Selected extract:
----------

My Choice for Defense Ammo – Federal Premium HST

A while back, I posted about choosing the best personal defense ammunition and discussed my decision to use 230-grain FMJ .45ACP in my home defense, sometimes carry Glock 30SF because of it’s reliability. This round has never failed in my Glock, and to me, reliability is the most important thing when it comes to a round for personal defense. After doing some additional research on defense ammo, I decided to pursue a hollow-point round that is equally reliable to the FMJ ammo I’ve been using. To be fair, I couldn’t actually say any round is as reliable as the 230-grain FMJ unless I shot the same number of rounds in my Glock, and that is very unlikely considering defense ammo costs twice as much or more. However, I refuse to buy a box of 20 expensive cartridges, load up a magazine, and use them for defense without thoroughly testing them first.

----------

Record set:
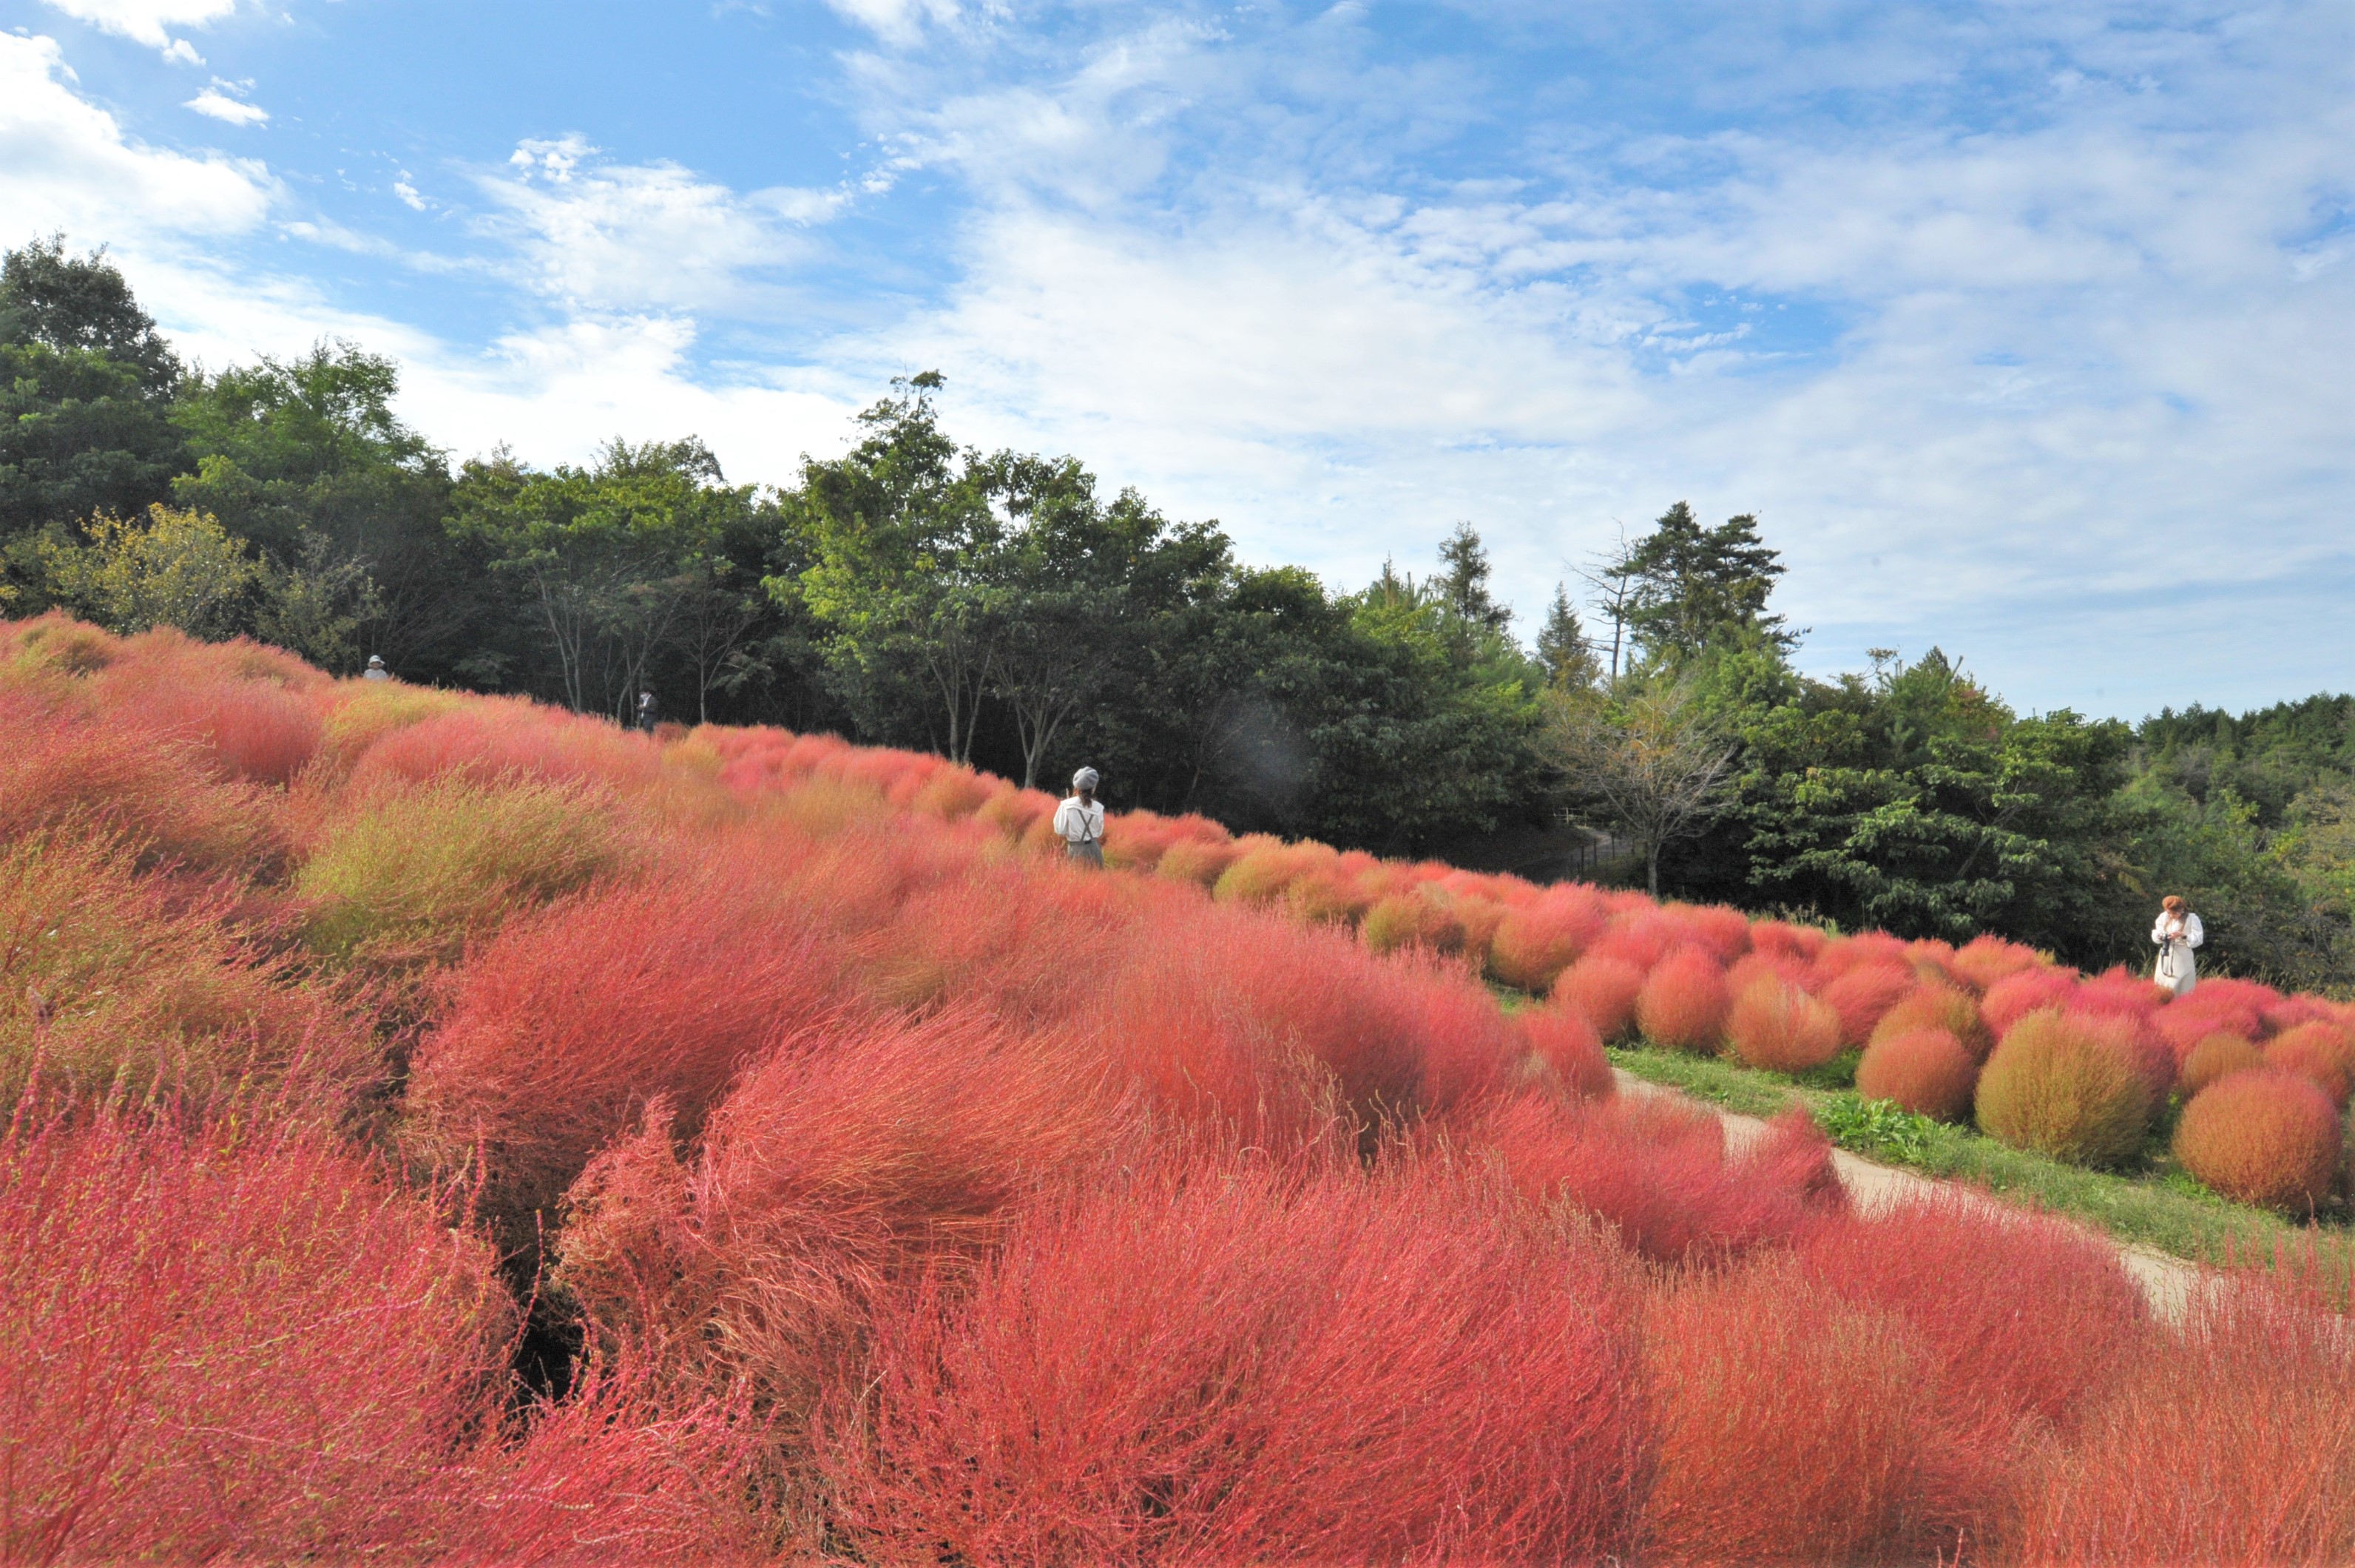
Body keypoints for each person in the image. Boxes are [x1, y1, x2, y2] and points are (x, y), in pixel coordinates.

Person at [1054, 767, 1106, 867]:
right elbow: (1099, 832)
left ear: (1077, 787)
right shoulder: (1099, 808)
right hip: (1094, 850)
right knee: (1095, 880)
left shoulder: (1066, 805)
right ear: (1093, 787)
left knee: (1077, 880)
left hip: (1075, 850)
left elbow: (1060, 831)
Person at [2152, 894, 2203, 997]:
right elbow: (2157, 933)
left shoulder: (2192, 918)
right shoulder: (2163, 917)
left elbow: (2199, 939)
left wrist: (2183, 936)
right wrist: (2161, 936)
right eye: (2169, 912)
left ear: (2182, 909)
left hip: (2183, 956)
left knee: (2181, 986)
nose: (2171, 915)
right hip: (2166, 954)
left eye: (2174, 913)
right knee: (2163, 984)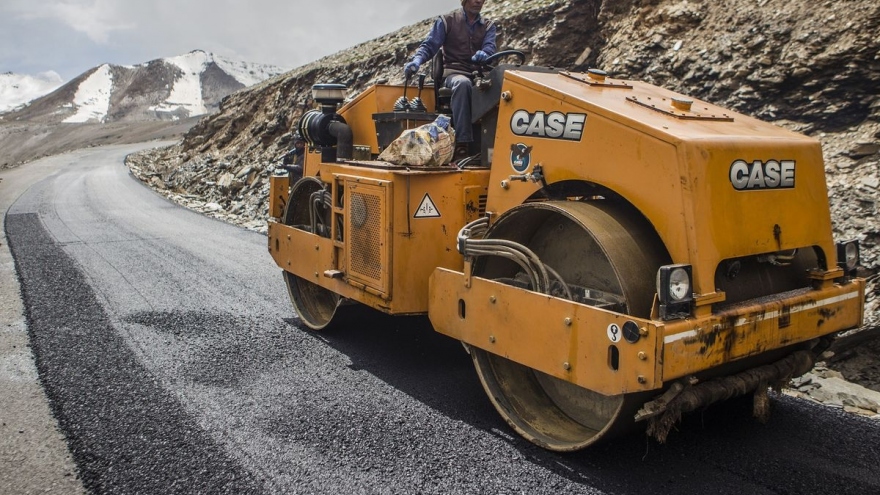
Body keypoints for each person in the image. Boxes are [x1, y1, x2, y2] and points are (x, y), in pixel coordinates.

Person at [404, 0, 496, 156]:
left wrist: (485, 53)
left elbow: (490, 47)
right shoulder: (447, 21)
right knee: (463, 84)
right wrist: (417, 61)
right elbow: (429, 46)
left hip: (478, 75)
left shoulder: (488, 26)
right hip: (454, 74)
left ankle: (494, 144)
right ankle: (463, 143)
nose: (478, 1)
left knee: (501, 86)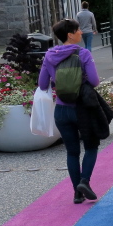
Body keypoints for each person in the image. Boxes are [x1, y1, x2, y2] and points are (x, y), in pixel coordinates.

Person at [38, 19, 103, 204]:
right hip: (82, 109)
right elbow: (95, 81)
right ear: (70, 35)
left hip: (61, 110)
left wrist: (57, 83)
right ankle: (84, 181)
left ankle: (77, 194)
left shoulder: (49, 55)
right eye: (78, 30)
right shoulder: (83, 53)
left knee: (72, 152)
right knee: (91, 147)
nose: (81, 32)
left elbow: (42, 84)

----------

Exercise requirements:
• A. In the defense ammunition post, what does the writer call the most important thing in a round for personal defense?
• B. Please extend the defense ammunition post, picking up after its last sentence.

Task-by-task results:
• A. Reliability.

• B.
So, I bit the bullet (pun intended) and decided to invest in expensive “personal defense” ammo to ensure functionality in my Glock. Until recently, I wasn’t willing to purchase a hundred rounds at $1 a pop. I’ll reiterate my opinion that you should only use ammo in a semi-auto pistol for defense that has proven itself as reliable in that pistol. In other words, you’ve shot a hundred rounds or more of your chosen defense ammo with no failures.  If you can’t afford to do that, stick with your range ammo. I’ll take reliability over expansion and penetration any day of the week!

On a side note, I have a Glock 19 that won’t feed Winchester 147-grain flat-nosed ammo worth a darn. Maybe yours will, but mine won’t. I found it at Walmart on the cheap and bought a few boxes. I love Glocks and think they are nearly perfect, but no pistol is 100% perfect. ALWAYS test ammo, a few boxes at least, before using it for defense. Someone else out there with a G19 probably loves the stuff. Pistols are like snowflakes…no two are exactly alike.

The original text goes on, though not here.